According to Howie, the Garfield Republicans were both politically and intellectually focused. “We tried to organize events and bring outside speakers to campus of a more conservative philosophy,” he said. “We also worked on voter registration activities and campaign work – mostly (as I recall) during the 1988 Presidential election – when we did things like setting up information tables with fliers in Baxter.”
Michael Lewis, professor of art history and former faculty advisor for the Garfield Republican Club, told the Record that in the 1990s the club “met in Dodd’s dining room, and usually drew about 20 students. It always began with the Pledge of Allegiance. The flag was unfurled, which often drew stunned looks from the other students in the room, and then the meeting opened,” he said.
The end date of the original Garfield Republican Club is difficult to determine. Darel Paul, professor of political science and current faculty advisor to the Society for Conservative Thought, said that he thought “it went defunct in the late 2000s and was then revived only to die out again by 2013 or so.”

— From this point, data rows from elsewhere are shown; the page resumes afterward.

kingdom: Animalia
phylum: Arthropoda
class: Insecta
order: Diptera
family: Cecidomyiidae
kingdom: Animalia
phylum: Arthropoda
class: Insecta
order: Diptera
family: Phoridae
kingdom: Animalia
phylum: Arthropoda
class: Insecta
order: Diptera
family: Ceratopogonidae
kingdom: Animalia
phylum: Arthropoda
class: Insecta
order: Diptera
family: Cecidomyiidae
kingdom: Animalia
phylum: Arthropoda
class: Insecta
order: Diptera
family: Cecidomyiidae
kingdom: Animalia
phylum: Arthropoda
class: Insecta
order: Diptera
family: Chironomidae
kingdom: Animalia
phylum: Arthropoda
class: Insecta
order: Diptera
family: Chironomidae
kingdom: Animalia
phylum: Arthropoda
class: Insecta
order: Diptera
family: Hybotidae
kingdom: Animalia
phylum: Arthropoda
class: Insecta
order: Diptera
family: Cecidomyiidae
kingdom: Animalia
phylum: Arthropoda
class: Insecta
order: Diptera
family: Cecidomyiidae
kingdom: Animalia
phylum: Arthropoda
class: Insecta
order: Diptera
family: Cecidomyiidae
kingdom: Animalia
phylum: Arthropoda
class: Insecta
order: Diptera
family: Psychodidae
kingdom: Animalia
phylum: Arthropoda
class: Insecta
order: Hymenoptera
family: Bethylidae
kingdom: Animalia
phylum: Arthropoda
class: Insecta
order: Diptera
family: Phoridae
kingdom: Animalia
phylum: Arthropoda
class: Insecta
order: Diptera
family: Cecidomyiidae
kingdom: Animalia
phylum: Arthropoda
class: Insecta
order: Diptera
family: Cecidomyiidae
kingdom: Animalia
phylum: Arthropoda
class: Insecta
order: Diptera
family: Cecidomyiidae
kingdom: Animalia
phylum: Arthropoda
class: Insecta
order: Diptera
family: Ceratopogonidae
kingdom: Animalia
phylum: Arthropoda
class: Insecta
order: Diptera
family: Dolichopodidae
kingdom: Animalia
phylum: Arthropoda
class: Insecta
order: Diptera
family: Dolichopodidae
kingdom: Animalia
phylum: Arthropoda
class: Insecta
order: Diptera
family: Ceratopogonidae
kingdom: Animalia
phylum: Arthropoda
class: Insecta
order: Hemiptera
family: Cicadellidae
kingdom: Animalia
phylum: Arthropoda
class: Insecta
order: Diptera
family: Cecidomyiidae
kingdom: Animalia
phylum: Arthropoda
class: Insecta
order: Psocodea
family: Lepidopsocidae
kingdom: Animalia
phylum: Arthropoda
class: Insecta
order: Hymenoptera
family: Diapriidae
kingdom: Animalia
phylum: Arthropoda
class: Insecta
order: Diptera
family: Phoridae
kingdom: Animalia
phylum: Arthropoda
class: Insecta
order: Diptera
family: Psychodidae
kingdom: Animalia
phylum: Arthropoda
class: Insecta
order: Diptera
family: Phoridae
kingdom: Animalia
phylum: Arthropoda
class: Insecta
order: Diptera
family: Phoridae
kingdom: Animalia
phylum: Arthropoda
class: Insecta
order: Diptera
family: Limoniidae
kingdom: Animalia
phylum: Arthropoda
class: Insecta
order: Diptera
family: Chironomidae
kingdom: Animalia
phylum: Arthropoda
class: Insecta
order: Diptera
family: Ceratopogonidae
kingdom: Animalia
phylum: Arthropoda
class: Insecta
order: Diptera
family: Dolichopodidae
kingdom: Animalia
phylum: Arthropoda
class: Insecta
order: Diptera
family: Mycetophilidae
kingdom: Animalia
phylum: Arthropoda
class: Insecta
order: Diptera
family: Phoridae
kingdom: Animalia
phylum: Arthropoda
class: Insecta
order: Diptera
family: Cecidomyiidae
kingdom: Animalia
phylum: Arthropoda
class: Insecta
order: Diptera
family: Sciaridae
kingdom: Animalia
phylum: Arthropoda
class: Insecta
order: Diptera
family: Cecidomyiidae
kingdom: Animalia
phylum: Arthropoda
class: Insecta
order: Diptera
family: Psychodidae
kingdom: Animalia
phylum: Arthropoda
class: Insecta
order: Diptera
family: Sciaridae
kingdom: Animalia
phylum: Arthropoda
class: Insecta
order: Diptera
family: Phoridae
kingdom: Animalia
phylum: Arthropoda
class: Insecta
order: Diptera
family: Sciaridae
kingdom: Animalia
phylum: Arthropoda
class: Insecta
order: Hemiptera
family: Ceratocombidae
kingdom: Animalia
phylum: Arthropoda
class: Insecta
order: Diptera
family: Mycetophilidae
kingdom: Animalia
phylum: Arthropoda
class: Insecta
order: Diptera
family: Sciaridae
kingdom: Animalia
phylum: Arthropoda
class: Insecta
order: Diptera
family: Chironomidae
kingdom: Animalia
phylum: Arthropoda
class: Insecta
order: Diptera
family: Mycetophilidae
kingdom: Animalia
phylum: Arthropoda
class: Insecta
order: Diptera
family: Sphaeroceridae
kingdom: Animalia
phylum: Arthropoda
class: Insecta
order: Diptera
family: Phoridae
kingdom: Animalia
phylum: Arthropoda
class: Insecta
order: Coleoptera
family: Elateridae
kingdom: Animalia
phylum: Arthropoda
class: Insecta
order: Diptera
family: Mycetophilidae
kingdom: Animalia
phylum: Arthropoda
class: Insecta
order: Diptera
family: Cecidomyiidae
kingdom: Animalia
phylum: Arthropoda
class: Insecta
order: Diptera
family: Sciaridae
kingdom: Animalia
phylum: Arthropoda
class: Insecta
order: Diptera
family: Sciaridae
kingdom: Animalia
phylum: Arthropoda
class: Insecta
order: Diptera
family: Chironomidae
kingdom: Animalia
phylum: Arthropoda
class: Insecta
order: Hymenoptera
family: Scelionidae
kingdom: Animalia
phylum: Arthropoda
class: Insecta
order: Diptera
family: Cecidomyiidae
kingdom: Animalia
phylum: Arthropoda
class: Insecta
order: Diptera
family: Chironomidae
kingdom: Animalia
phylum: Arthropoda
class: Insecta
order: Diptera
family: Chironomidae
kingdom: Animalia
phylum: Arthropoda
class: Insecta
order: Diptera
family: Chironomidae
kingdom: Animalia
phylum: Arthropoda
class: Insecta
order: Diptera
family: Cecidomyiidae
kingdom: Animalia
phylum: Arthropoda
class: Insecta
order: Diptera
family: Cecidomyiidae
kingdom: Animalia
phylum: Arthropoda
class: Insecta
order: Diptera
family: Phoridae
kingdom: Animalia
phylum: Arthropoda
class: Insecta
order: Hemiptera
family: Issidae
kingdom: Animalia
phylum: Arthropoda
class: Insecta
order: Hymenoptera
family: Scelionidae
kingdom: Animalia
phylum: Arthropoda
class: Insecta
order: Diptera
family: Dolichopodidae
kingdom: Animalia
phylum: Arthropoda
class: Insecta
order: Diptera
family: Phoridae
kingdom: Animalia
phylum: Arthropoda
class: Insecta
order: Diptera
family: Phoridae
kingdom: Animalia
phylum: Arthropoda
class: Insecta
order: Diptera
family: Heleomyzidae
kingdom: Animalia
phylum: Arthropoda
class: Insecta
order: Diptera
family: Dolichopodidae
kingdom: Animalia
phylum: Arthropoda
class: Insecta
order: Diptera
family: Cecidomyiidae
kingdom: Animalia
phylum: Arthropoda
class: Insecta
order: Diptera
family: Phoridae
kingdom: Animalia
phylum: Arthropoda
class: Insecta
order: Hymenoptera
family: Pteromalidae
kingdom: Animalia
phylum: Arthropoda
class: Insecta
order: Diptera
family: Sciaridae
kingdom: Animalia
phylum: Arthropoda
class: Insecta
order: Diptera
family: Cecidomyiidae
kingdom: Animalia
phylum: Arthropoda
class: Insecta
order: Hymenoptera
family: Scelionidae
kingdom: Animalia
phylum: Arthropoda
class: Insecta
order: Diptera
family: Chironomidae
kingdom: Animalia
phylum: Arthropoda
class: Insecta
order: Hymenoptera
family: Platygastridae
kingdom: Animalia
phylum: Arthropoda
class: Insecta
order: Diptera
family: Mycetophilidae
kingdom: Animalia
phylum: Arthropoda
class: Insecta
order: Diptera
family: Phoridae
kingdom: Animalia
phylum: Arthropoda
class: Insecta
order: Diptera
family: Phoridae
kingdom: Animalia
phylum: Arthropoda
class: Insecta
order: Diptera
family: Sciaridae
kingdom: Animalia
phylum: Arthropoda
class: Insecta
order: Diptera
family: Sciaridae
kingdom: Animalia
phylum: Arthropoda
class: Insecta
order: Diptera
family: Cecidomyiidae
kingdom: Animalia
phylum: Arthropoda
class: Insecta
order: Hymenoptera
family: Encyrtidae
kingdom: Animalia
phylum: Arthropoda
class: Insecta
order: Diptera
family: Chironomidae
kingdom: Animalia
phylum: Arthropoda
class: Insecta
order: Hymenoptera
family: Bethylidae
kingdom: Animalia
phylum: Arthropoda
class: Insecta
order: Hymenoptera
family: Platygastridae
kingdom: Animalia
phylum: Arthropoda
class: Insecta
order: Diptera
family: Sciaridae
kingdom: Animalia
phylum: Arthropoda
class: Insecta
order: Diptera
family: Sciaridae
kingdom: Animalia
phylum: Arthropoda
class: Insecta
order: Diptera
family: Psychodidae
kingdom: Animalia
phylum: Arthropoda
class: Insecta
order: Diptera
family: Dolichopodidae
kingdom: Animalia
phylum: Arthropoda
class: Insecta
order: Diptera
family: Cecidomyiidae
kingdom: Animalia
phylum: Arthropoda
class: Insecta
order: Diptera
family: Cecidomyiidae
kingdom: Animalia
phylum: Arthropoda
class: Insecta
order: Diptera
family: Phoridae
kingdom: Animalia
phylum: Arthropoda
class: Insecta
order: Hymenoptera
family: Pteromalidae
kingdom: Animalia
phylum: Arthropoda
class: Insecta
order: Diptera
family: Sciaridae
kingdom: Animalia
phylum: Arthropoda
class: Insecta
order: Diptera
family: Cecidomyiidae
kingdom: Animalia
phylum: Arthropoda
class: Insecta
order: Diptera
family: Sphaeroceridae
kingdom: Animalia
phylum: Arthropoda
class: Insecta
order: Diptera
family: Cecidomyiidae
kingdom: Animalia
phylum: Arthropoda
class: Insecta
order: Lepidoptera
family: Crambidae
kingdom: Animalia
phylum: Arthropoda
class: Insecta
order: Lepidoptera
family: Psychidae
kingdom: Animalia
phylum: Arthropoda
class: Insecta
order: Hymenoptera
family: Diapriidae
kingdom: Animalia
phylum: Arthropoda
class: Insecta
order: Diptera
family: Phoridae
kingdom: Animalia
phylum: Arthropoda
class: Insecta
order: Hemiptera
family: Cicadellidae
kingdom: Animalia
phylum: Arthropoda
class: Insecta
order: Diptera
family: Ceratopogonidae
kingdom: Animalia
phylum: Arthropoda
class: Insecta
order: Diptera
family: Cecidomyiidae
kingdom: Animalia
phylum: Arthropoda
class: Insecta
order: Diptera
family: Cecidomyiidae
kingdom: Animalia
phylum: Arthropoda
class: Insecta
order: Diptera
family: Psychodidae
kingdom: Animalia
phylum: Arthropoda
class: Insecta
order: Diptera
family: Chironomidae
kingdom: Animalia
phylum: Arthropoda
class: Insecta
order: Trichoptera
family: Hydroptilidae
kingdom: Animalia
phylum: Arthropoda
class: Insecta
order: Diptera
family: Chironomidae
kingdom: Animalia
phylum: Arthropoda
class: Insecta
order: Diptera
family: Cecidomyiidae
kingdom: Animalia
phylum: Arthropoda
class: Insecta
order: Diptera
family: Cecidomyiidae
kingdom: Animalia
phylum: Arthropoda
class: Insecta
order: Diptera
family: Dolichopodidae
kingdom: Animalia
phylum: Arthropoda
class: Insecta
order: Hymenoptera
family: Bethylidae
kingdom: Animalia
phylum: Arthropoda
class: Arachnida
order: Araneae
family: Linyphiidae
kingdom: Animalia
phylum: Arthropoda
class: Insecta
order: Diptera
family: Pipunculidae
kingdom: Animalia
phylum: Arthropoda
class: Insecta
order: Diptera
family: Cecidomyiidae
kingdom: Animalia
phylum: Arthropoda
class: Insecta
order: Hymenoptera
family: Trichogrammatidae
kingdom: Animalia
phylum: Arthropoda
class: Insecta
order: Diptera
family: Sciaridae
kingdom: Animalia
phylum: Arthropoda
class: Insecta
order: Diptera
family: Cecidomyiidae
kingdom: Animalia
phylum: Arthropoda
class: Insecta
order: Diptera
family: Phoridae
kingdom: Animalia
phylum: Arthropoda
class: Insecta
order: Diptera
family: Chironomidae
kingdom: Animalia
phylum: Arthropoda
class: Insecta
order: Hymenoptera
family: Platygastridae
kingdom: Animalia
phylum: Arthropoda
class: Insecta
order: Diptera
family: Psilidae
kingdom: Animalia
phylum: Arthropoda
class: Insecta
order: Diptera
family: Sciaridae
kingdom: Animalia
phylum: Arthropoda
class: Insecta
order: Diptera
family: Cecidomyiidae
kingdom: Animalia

Lewis similarly could not recall when the club died out. “My feeling is that you won’t find any document dissolving the club,” he said. “You will find a meeting, and you will find it’s the last recorded meeting, but you won’t definitively know if there wasn’t some meeting after that. It’s hard to know when things [end].”
A second revival was attempted in the 2016-2017 school year under the name “The Williams College Republicans Club,” but it was never recognized as a registered student organization and faded away soon after. That club’s constitution said its mission was to “inform the Williams community of the virtues of conservative values and policies [and] serve as a friendly channel of intelligent political conversation for all Williams students.”
Lewis, Paul and Mahon each had their own theories about why the Garfield Republican Club disappeared and its successors failed. Lewis attributed it to a dispersion of conservative perspectives in other organizations. “It seems as if there is a certain amount of cultural conservative energy, and it goes into Uncomfortable Learning, the Society for Conservative Thought [or] Williams Catholic,” he said. “It’s interesting how they all serve as surrogates for the Republican club.”
For Mahon, on the other hand, the answer was simple: Trump. “I’m guessing that Trump has tarnished the brand on many campuses,” he said. “That’s too bad, not only for Republicans (for whom my heart bleeds), but also for us when we want to put on bipartisan events in election seasons.”
Paul believed it was campus culture that made a College Republicans club unsustainable. “The dominant position of wokeness within student culture has made this social challenge especially acute for any students who might hypothetically want to revive the Garfield Republican Club,” he said.
“Thanks not only to Trump but also to the general tenor of campus life at this time in history, an organized Republican presence at Williams is surely stone dead now,” Paul said.